=== GIVEN INSTRUCTION ===
Repeat each line of the data below word for word, without the pictures.

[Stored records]
__________

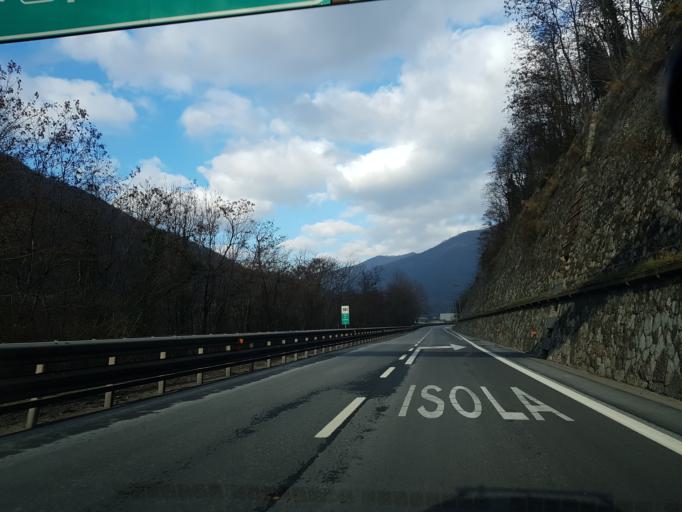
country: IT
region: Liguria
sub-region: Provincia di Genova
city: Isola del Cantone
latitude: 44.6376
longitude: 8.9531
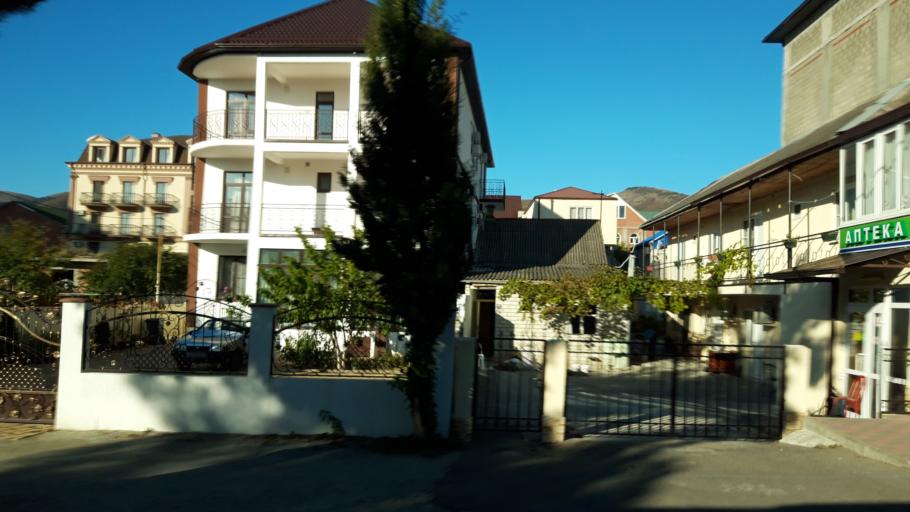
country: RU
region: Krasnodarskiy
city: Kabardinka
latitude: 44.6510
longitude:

__________

=== CORRECT RESULT ===
country: IT
region: Liguria
sub-region: Provincia di Genova
city: Isola del Cantone
latitude: 44.6376
longitude: 8.9531
country: RU
region: Krasnodarskiy
city: Kabardinka
latitude: 44.6510
longitude:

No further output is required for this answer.